Bilmeden yaparsanız mübah,ama bilerek yaparsanız sünnet sevabı alırsınız...Çünkü,sünnet olduğu hatıra getirilince Peygamber efendimiz, O hatıra gelince de Cenâb-ı Hakk hatıra gelir.Ve kul,her zaman O'nun daimi huzurunda bulunduğunu bilir, Peygamberimizle ve Cenâb-ı Hakk'la olan bağı hiç kesilmez. Farzları da yerine getiriyorsa,günlük yaptığı yemek ,içmek,uyumak,oturmak vs. işleri dahi ibadet hükmüne geçer....
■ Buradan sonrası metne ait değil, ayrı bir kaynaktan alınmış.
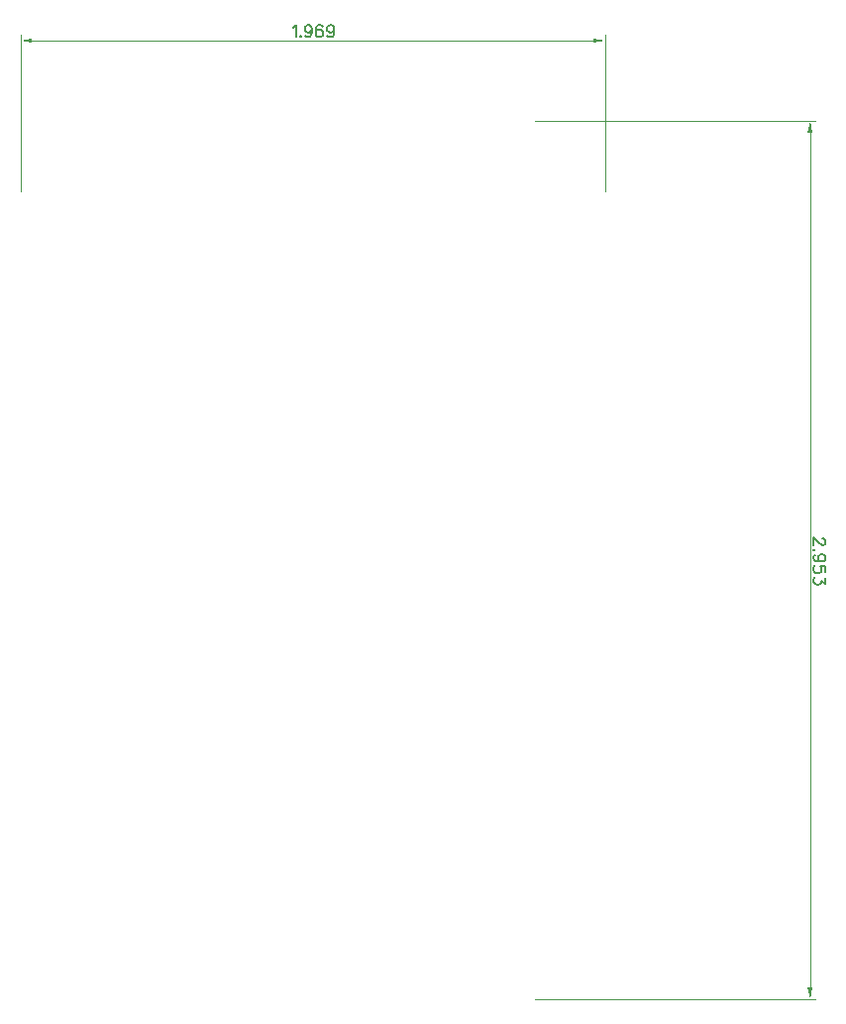
<source format=gbr>
G04 DipTrace 3.3.1.3*
G04 TopDimension.gbr*
%MOIN*%
G04 #@! TF.FileFunction,Drawing,Top*
G04 #@! TF.Part,Single*
%ADD13C,0.001378*%
%ADD89C,0.006176*%
%FSLAX26Y26*%
G04*
G70*
G90*
G75*
G01*
G04 TopDimension*
%LPD*%
X2126283Y3346756D2*
D13*
X3070214D1*
X2126283Y394000D2*
X3070214D1*
X3050529Y1870378D2*
Y3307386D1*
G36*
Y3346756D2*
X3058403Y3307386D1*
X3042655D1*
X3050529Y3346756D1*
G37*
Y1870378D2*
D13*
Y433370D1*
G36*
Y394000D2*
X3042655Y433370D1*
X3058403D1*
X3050529Y394000D1*
G37*
X394000Y3110535D2*
D13*
Y3637719D1*
X2362504Y3110535D2*
Y3637719D1*
X1378252Y3618034D2*
X433370D1*
G36*
X394000D2*
X433370Y3625908D1*
Y3610160D1*
X394000Y3618034D1*
G37*
X1378252D2*
D13*
X2323134D1*
G36*
X2362504D2*
X2323134Y3610160D1*
Y3625908D1*
X2362504Y3618034D1*
G37*
X3093337Y1944609D2*
D89*
X3095238D1*
X3099085Y1942708D1*
X3100986Y1940807D1*
X3102887Y1936960D1*
Y1929311D1*
X3100986Y1925508D1*
X3099085Y1923607D1*
X3095238Y1921662D1*
X3091436D1*
X3087589Y1923607D1*
X3081885Y1927410D1*
X3062740Y1946555D1*
Y1919760D1*
X3066586Y1905508D2*
X3064641Y1907409D1*
X3062740Y1905508D1*
X3064641Y1903562D1*
X3066586Y1905508D1*
X3089534Y1866317D2*
X3083786Y1868263D1*
X3079940Y1872065D1*
X3078038Y1877813D1*
Y1879715D1*
X3079940Y1885463D1*
X3083786Y1889265D1*
X3089534Y1891211D1*
X3091436D1*
X3097184Y1889265D1*
X3100986Y1885463D1*
X3102887Y1879715D1*
Y1877813D1*
X3100986Y1872065D1*
X3097184Y1868263D1*
X3089534Y1866317D1*
X3079940D1*
X3070389Y1868263D1*
X3064641Y1872065D1*
X3062740Y1877813D1*
Y1881616D1*
X3064641Y1887364D1*
X3068488Y1889265D1*
X3102887Y1831018D2*
Y1850119D1*
X3085688Y1852020D1*
X3087589Y1850119D1*
X3089534Y1844371D1*
Y1838667D1*
X3087589Y1832919D1*
X3083786Y1829073D1*
X3078038Y1827171D1*
X3074236D1*
X3068488Y1829073D1*
X3064641Y1832919D1*
X3062740Y1838667D1*
Y1844371D1*
X3064641Y1850119D1*
X3066586Y1852020D1*
X3070389Y1853966D1*
X3102887Y1810973D2*
Y1789971D1*
X3087589Y1801423D1*
Y1795675D1*
X3085688Y1791872D1*
X3083786Y1789971D1*
X3078038Y1788025D1*
X3074236D1*
X3068488Y1789971D1*
X3064641Y1793773D1*
X3062740Y1799521D1*
Y1805269D1*
X3064641Y1810973D1*
X3066586Y1812874D1*
X3070389Y1814820D1*
X1312598Y3662743D2*
X1316445Y3664689D1*
X1322193Y3670393D1*
Y3630245D1*
X1336446Y3634092D2*
X1334544Y3632146D1*
X1336446Y3630245D1*
X1338391Y3632146D1*
X1336446Y3634092D1*
X1375636Y3657040D2*
X1373691Y3651292D1*
X1369888Y3647445D1*
X1364140Y3645543D1*
X1362239D1*
X1356491Y3647445D1*
X1352688Y3651292D1*
X1350743Y3657040D1*
Y3658941D1*
X1352688Y3664689D1*
X1356491Y3668491D1*
X1362239Y3670393D1*
X1364140D1*
X1369888Y3668491D1*
X1373691Y3664689D1*
X1375636Y3657040D1*
Y3647445D1*
X1373691Y3637894D1*
X1369888Y3632146D1*
X1364140Y3630245D1*
X1360337D1*
X1354589Y3632146D1*
X1352688Y3635993D1*
X1410935Y3664689D2*
X1409034Y3668491D1*
X1403286Y3670393D1*
X1399483D1*
X1393735Y3668491D1*
X1389889Y3662743D1*
X1387987Y3653193D1*
Y3643642D1*
X1389889Y3635993D1*
X1393735Y3632146D1*
X1399483Y3630245D1*
X1401385D1*
X1407089Y3632146D1*
X1410935Y3635993D1*
X1412837Y3641741D1*
Y3643642D1*
X1410935Y3649390D1*
X1407089Y3653193D1*
X1401385Y3655094D1*
X1399483D1*
X1393735Y3653193D1*
X1389889Y3649390D1*
X1387987Y3643642D1*
X1450081Y3657040D2*
X1448136Y3651292D1*
X1444333Y3647445D1*
X1438585Y3645543D1*
X1436684D1*
X1430936Y3647445D1*
X1427133Y3651292D1*
X1425188Y3657040D1*
Y3658941D1*
X1427133Y3664689D1*
X1430936Y3668491D1*
X1436684Y3670393D1*
X1438585D1*
X1444333Y3668491D1*
X1448136Y3664689D1*
X1450081Y3657040D1*
Y3647445D1*
X1448136Y3637894D1*
X1444333Y3632146D1*
X1438585Y3630245D1*
X1434783D1*
X1429035Y3632146D1*
X1427133Y3635993D1*
M02*

</source>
Bedi'üzzaman hazretleri bu meseleyi Lem'alar adlı eserinde harika bir üslûpla ifade etmiş:
(Evet, Sünnet-i Seniyyeye ittibâ, mutlaka gayet kıymettardır. Hususan bid'aların istilâsı zamanında Sünnet-i Seniyyeye ittibâ etmek daha ziyade kıymettardır. Hususan fesâd-ı ümmet zamanında Sünnet-i Seniyyenin küçük bir âdâbına mürâât etmek, ehemmiyetli bir takvâyı ve kuvvetli bir imanı ihsas ediyor. Doğrudan doğruya Sünnete ittibâ etmek, Resul-i Ekrem Aleyhissalâtü Vesselâmı hatıragetiriyor. O ihtardan, o hâtıra, bir huzur-u İlâhi hâtırasına ink¨lap eder. Hattâ en küçük bir muamelede, hattâ yemek, içmek ve yatmak âdâbında Sünnet-i Seniyyeyi mürâât ettiği dakikada, o âdi muamele ve o fıtrî amel, sevaplı bir ibadet ve şer'î bir hareket oluyor. Çünkü o âdi hareketiyle Resul-i Ekrem Aleyhissalâtü Vesselâma ittibâını düşünüyor ve şeriatın bir edebi olduğunu tasavvur eder. Ve şeriat sahibi o olduğu hatırına gelir. Ve ondan, Şâri-i Hakikî olan Cenâb-ı Hakka kalbi müteveccih olur. Bir nevi huzur ve ibadet kazanır.
İşte, bu sırra binaen, Sünnet-i Seniyyeye ittibâı kendine âdet eden, âdâtını ibadete çevirir, bütün ömrünü semeredar ve sevabdar yapabilir.L.)